Dopo il 1971, col trasferimento a Roma per l’Università, comincia l’era della clandestinità. Il sucapensiero risultava troppo in vantaggio sui tempi e non era compreso nella Capitale. Forte era anche il desiderio di noi emigrati calabresi di integrarci con Roma, fino a quando abbiamo capito che Roma si era integrata essa con la Calabria.
Non posso fare i nomi, perché non sono personaggi pubblici (tanto chi deve capire chi sono lo capisce senza fatica). Ma se il sucapensiero è sopravvissuto in quegli anni clandestini lo si deve ad un dermatologo e ad un architetto che, assieme a me – contrastati da mogli e figli troppo conformisti – lo abbiamo coltivato. Fino a poco tempo fa ci chiamavano “i 180”; oggi siamo (quasi) “i 210”.
E che soddisfazione allorché abbiamo capito che Tommaso Labate, frequentando lo stesso liceo classico, era stato iniziato al filone culturale e (sia pure all’inizio clandestinamente, come un po’ tutti noi) aveva aderito ad esso.
Evolvendolo ora in Teleminkia, di cui ha assunto brillantemente la direzione.

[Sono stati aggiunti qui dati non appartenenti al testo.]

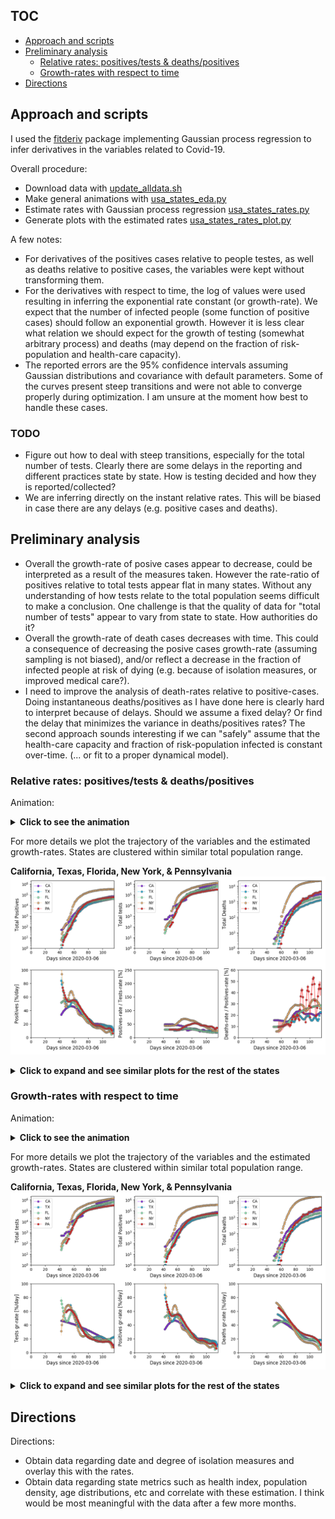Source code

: ## TOC

* [Approach and scripts](#Approach-and-scripts)
* [Preliminary analysis](#preliminary-analysis)
  * [Relative rates: positives/tests & deaths/positives](#relative-rates-positivestests--deathspositives)
  * [Growth-rates with respect to time](#growth-rates-with-respect-to-time)
* [Directions](#directions)

## Approach and scripts

I used the [fitderiv](http://swainlab.bio.ed.ac.uk/software/fitderiv/)
package implementing Gaussian process regression to infer derivatives in
the variables related to Covid-19. 

Overall procedure:
* Download data with [update_alldata.sh](data/update_alldata.sh)
* Make general animations with [usa_states_eda.py](src/usa_states_eda.py)
* Estimate rates with Gaussian process regression [usa_states_rates.py](src/usa_states_rates.py)
* Generate plots with the estimated rates [usa_states_rates_plot.py](src/usa_states_rates_plot.py)

A few notes:
* For derivatives of the positives cases relative to people testes, as
well as deaths relative to positive cases, the variables were kept
without transforming them.
* For the derivatives with respect to time, the log of values were used
resulting in inferring the exponential rate constant (or
growth-rate). We expect that the number of infected people (some
function of positive cases) should follow an exponential growth. However
it is less clear what relation we should expect for the growth of
testing (somewhat arbitrary process) and deaths (may depend on the
fraction of risk-population and health-care capacity).  
* The reported errors are the 95% confidence intervals assuming Gaussian
distributions and covariance with default parameters. Some of the curves
present steep transitions and were not able to converge properly during
optimization. I am unsure at the moment how best to handle these cases.

### TODO

* Figure out how to deal with steep transitions, especially for the
  total number of tests. Clearly there are some delays in the reporting
  and different practices state by state. How is testing decided and how
  they is reported/collected?
* We are inferring directly on the instant relative rates. This will be
  biased in case there are any delays (e.g. positive cases and deaths).

## Preliminary analysis

* Overall the growth-rate of posive cases appear to decrease, could be
  interpreted as a result of the measures taken. However the rate-ratio
  of positives relative to total tests appear flat in many
  states. Without any understanding of how tests relate to the total
  population seems difficult to make a conclusion. One challenge is that
  the quality of data for "total number of tests" appear to vary from
  state to state. How authorities do it?
* Overall the growth-rate of death cases decreases with time. This could
  a consequence of decreasing the posive cases growth-rate (assuming
  sampling is not biased), and/or reflect a decrease in the fraction of
  infected people at risk of dying (e.g. because of isolation measures,
  or improved medical care?).
* I need to improve the analysis of death-rates relative to
  positive-cases. Doing instantaneous deaths/positives as I have done
  here is clearly hard to interpret because of delays. Should we assume
  a fixed delay? Or find the delay that minimizes the variance in
  deaths/positives rates? The second approach sounds interesting if we
  can "safely" assume that the health-care capacity and fraction of
  risk-population infected is constant over-time. (... or fit to a
  proper dynamical model).

### Relative rates: positives/tests & deaths/positives

Animation:
<details>
	<summary><b>Click to see the animation</b></summary>
	<p>

![Animation. Infering time rates from US covidtracking data.](figures/covidtracking_states_rates2.gif)
Each point represents a state, and the colors are by the total number of
reported deaths (from white to dark red). For plotting NaN values were
set to 0 just for visualization. 

</p></details>

For more details we plot the trajectory of the variables and the
estimated growth-rates. States are clustered within similar total
population range.

**California, Texas, Florida, New York, & Pennsylvania**
![Set 0. Infering time rates from US covidtracking data.](figures/covidtracking_states_rates2_byset_0.png)

<details>
	<summary><b>Click to expand and see similar plots for the rest of the states</b></summary>
	<p>

**Illinois, Ohio, Georgia, North Carolina, & Michigan**
![Set 1. Infering time rates from US covidtracking data.](figures/covidtracking_states_rates2_byset_1.png)
**New Jersey, Virginia, Washington, Arizona, & Massachusetts**
![Set 2. Infering time rates from US covidtracking data.](figures/covidtracking_states_rates2_byset_2.png)
**Tennessee, Indiana, Missouri, Maryland, Wisconsin**
![Set 3. Infering time rates from US covidtracking data.](figures/covidtracking_states_rates2_byset_3.png)
**Colorado, Minnesota, South Carolina, Alabama, & Louisiana**
![Set 4. Infering time rates from US covidtracking data.](figures/covidtracking_states_rates2_byset_4.png)
**Kentucky, Oregon, Oklahoma, Connecticut, & Utah**
![Set 5. Infering time rates from US covidtracking data.](figures/covidtracking_states_rates2_byset_5.png)
**Iowa, Nevada, Arkansas, Mississippi, & Kansas**
![Set 6. Infering time rates from US covidtracking data.](figures/covidtracking_states_rates2_byset_6.png)
**New Mexico, Nebraska, West Virginia, Idaho, & Hawaii**
![Set 7. Infering time rates from US covidtracking data.](figures/covidtracking_states_rates2_byset_7.png)
**New Hampshire, Maine, Montana, Rhode Island, & Delaware**
![Set 8. Infering time rates from US covidtracking data.](figures/covidtracking_states_rates2_byset_8.png)
**South Dakota, North Dakota, Alaska, District of Columbia, Vermont, & Wyoming**
![Set 9. Infering time rates from US covidtracking data.](figures/covidtracking_states_rates2_byset_9.png)
**American Samoa, Guam, Northern Mariana Islands, Puerto Rico, & Virgin Islands**
![Set 10. Infering time rates from US covidtracking data.](figures/covidtracking_states_rates2_byset_10.png)

</p></details>


### Growth-rates with respect to time 

Animation:
<details>
	<summary><b>Click to see the animation</b></summary>
	<p>

![Animation. Infering time rates from US covidtracking data.](figures/covidtracking_states_rates.gif)
Each point represents a state, and the colors are by the total number of
reported deaths (from white to dark red). For plotting NaN values were
set to 0 just for visualization. 

</p></details>

For more details we plot the trajectory of the variables and the
estimated growth-rates. States are clustered within similar total
population range.

**California, Texas, Florida, New York, & Pennsylvania**
![Set 0. Infering time rates from US covidtracking data.](figures/covidtracking_states_rates_byset_0.png)

<details>
	<summary><b>Click to expand and see similar plots for the rest of the states</b></summary>
	<p>

**Illinois, Ohio, Georgia, North Carolina, & Michigan**
![Set 1. Infering time rates from US covidtracking data.](figures/covidtracking_states_rates_byset_1.png)
**New Jersey, Virginia, Washington, Arizona, & Massachusetts**
![Set 2. Infering time rates from US covidtracking data.](figures/covidtracking_states_rates_byset_2.png)
**Tennessee, Indiana, Missouri, Maryland, Wisconsin**
![Set 3. Infering time rates from US covidtracking data.](figures/covidtracking_states_rates_byset_3.png)
**Colorado, Minnesota, South Carolina, Alabama, & Louisiana**
![Set 4. Infering time rates from US covidtracking data.](figures/covidtracking_states_rates_byset_4.png)
**Kentucky, Oregon, Oklahoma, Connecticut, & Utah**
![Set 5. Infering time rates from US covidtracking data.](figures/covidtracking_states_rates_byset_5.png)
**Iowa, Nevada, Arkansas, Mississippi, & Kansas**
![Set 6. Infering time rates from US covidtracking data.](figures/covidtracking_states_rates_byset_6.png)
**New Mexico, Nebraska, West Virginia, Idaho, & Hawaii**
![Set 7. Infering time rates from US covidtracking data.](figures/covidtracking_states_rates_byset_7.png)
**New Hampshire, Maine, Montana, Rhode Island, & Delaware**
![Set 8. Infering time rates from US covidtracking data.](figures/covidtracking_states_rates_byset_8.png)
**South Dakota, North Dakota, Alaska, District of Columbia, Vermont, & Wyoming**
![Set 9. Infering time rates from US covidtracking data.](figures/covidtracking_states_rates_byset_9.png)
**American Samoa, Guam, Northern Mariana Islands, Puerto Rico, & Virgin Islands**
![Set 10. Infering time rates from US covidtracking data.](figures/covidtracking_states_rates_byset_10.png)

</p></details>


## Directions

Directions:
* Obtain data regarding date and degree of isolation measures and
  overlay this with the rates.
* Obtain data regarding state metrics such as health index, population
  density, age distributions, etc and correlate with these estimation. I
  think would be most meaningful with the data after a few more months.
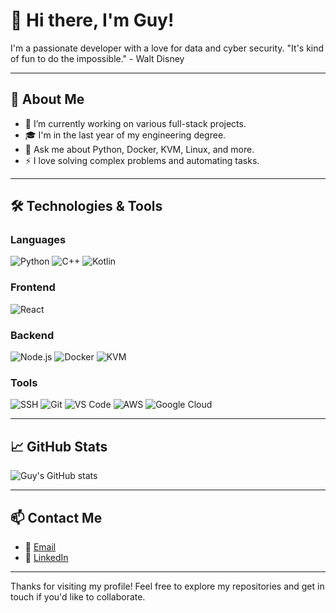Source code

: # 👋 Hi there, I'm Guy!

I'm a passionate developer with a love for data  and cyber security.
"It's kind of fun to do the impossible." - Walt Disney

---

## 🚀 About Me

- 🔭 I’m currently working on various full-stack projects.
- 🎓 I'm in the last year of my engineering degree.
- 💬 Ask me about Python, Docker, KVM, Linux, and more.
- ⚡ I love solving complex problems and automating tasks.

---

## 🛠️ Technologies & Tools

### Languages
![Python](https://img.shields.io/badge/Python-3776AB?style=for-the-badge&logo=python&logoColor=white)
![C++](https://img.shields.io/badge/C++-00599C?style=for-the-badge&logo=cplusplus&logoColor=white)
![Kotlin](https://img.shields.io/badge/Kotlin-0095D5?style=for-the-badge&logo=kotlin&logoColor=white)

### Frontend
![React](https://img.shields.io/badge/React-20232A?style=for-the-badge&logo=react&logoColor=61DAFB)

### Backend
![Node.js](https://img.shields.io/badge/Node.js-339933?style=for-the-badge&logo=nodedotjs&logoColor=white)
![Docker](https://img.shields.io/badge/Docker-2496ED?style=for-the-badge&logo=docker&logoColor=white)
![KVM](https://img.shields.io/badge/KVM-FF6600?style=for-the-badge&logo=kvm&logoColor=white)

### Tools
![SSH](https://img.shields.io/badge/SSH-333333?style=for-the-badge&logo=ssh&logoColor=white)
![Git](https://img.shields.io/badge/Git-F05032?style=for-the-badge&logo=git&logoColor=white)
![VS Code](https://img.shields.io/badge/VS%20Code-007ACC?style=for-the-badge&logo=visual-studio-code&logoColor=white)
![AWS](https://img.shields.io/badge/AWS-232F3E?style=for-the-badge&logo=amazon-aws&logoColor=white)
![Google Cloud](https://img.shields.io/badge/Google%20Cloud-4285F4?style=for-the-badge&logo=google-cloud&logoColor=white)

---

## 📈 GitHub Stats

![Guy's GitHub stats](https://github-readme-stats.vercel.app/api?username=guyacamole&show_icons=true&theme=radical)

---

## 📫 Contact Me

- 📧 [Email](mailto:guy.xd2000@gmail.com)
- 💼 [LinkedIn](https://www.linkedin.com/in/guy-ramirez-69bb09239)

---

Thanks for visiting my profile! Feel free to explore my repositories and get in touch if you'd like to collaborate.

Una rete TV che, devo ammetterlo sia pure a malincuore, darà diffusione, nuova verve e una nuova forma ad una cultura che aveva bisogno proprio di questo rinnovamento, per affermarsi definitivamente.
Narro tutto ciò con grande ammirazione per la serietà professionale di Fiorello e di Tommaso Labate, che è fuori discussione, al di là della mia satira: mi direte voi se volgare o nei limiti.
Ed #ElonSuca? Ah, come avrebbe detto Ionesco, a quello gli si rompe sempre il razzo!